The period of co-existence for both the applications could vary from a few days to a few weeks. The vCores consumption would be double the usual amount during this period.
Depending on your licensing terms with MuleSoft, you need to carefully factor this into the cut over planning to ensure you don’t exhaust your total allocated vCores. For our cut over, we made sure at least 20% of our total vCores remained available in case of higher volumes of production traffic and other scalability concerns.
After completing our Mule migration, there were a few key lessons we learned based on our successes and errors. We provide more detail on each below.
- Expect the best, plan for the worst. As per our original plan, the migration of the eight application groups were expected to be completed in ~11 months by a fully dedicated team. However, interruptions and delays creep in. The only way to plan for the worst is to keep your plan agile enough and replan constantly considering the variables at play throughout the delivery phase. This also highlights why it is important to plan the migration as early as possible considering the hard end date for the extended support for your older MuleSoft version.
- There are Mule 4 optimizations that must be considered to take advantage of performance improvements from the migration. In some cases, deeper remediation of flows and connectors is necessary with an understanding of Mule 4 differences.
- Performance and longevity testing is a big part of the migration process. In our applications, certain payloads caused different behavior that required specific remediation to operate in the Mule 4 runtime. For instance, for some edge cases, the Mule 4 version of the WSC (Web Service Consumer) connector was less performing than the Mule 3 version. We overcame this by creating a custom WSC connector by extending the Mule 4 HTTP connector.
- Even the best functional and performance testing may not fully represent production behavior. It is necessary to closely observe the application in production for a couple of weeks after cut-over and take quick remediatory actions if needed, such as routing traffic to the Mule 3 application instance using the Canary policy or tweak vCore/worker configuration to address runtime performance variations.
- Some of the observations during the code migration:
- Authentication result structure has changed in Mule 4.x. Previously, it was passed in a “_clientName” variable.
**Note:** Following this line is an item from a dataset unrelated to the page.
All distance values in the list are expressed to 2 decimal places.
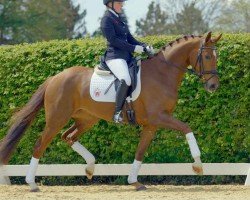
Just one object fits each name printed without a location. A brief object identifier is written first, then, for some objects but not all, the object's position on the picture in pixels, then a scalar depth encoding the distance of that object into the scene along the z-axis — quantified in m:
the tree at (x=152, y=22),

Now, it is passed within an authentication structure.
- RAML parsing is stricter in Mule 4.x.
- Default values are not set by API Kit Router — this is important because in Mule3 some headers are replaced by default values if not set.
- There is a difference in the way dw2 treats empty XML elements. dw2 treats them as null and those fields get removed from the final JSON. dw1 treats them as empty strings and it appears in the response. (left if Mule 3, right is Mule 4)
- DataWeave reader properties must be used to support backward compatible behavior.
- Some Anypoint Studio issues that were observed:
- Unsaved DataWeave changes are lost when switching tabs.
- Random issues with classpath can be resolved by re-building projects.
- Studio is unable to reference dwl files from libraries based on classpath, however it works when running the application.
Mule 3.x to 4.x migration is complex and there is no silver bullet to accomplish the same. You must carefully consider your application network, the frequency of changes to the applications, the impending pipeline driven by business priority and make migration approach and staffing strategy decisions accordingly. Having a robust cutover plan along with a predefined set of preparatory tasks is also critical to successful migration. Lastly, though it may sound cliche, the importance of having an agile and nimble project plan that can be continually replanned, cannot be overemphasized.
The end result was that we had an up-to-date, well-performing, and maintainable integration platform based on Mule 4. This is certainly worthwhile for an enterprise of any size and complexity.